* _Work instruction_:
Please transcribe every line of text in the data below exactly, omitting the pictures from your answer.

[Dataset entries]
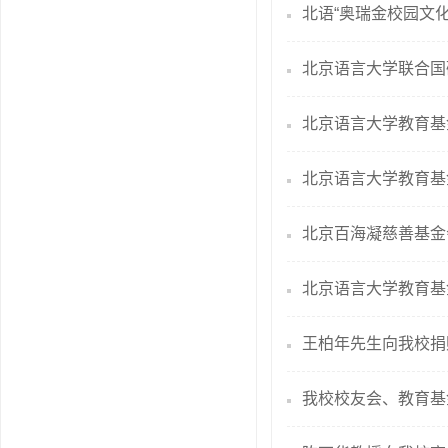
北语“奥瑞金校园文
北京语言大学联合国
北京语言大学教育基金
北京语言大学教育基
北京百海凝慈善基金会
北京语言大学教育基
王柏年先生向我校捐
我校校友会、教育基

* _Answer to this problem_:
北语“奥瑞金校园文
北京语言大学联合国
北京语言大学教育基金
北京语言大学教育基
北京百海凝慈善基金会
北京语言大学教育基
王柏年先生向我校捐
我校校友会、教育基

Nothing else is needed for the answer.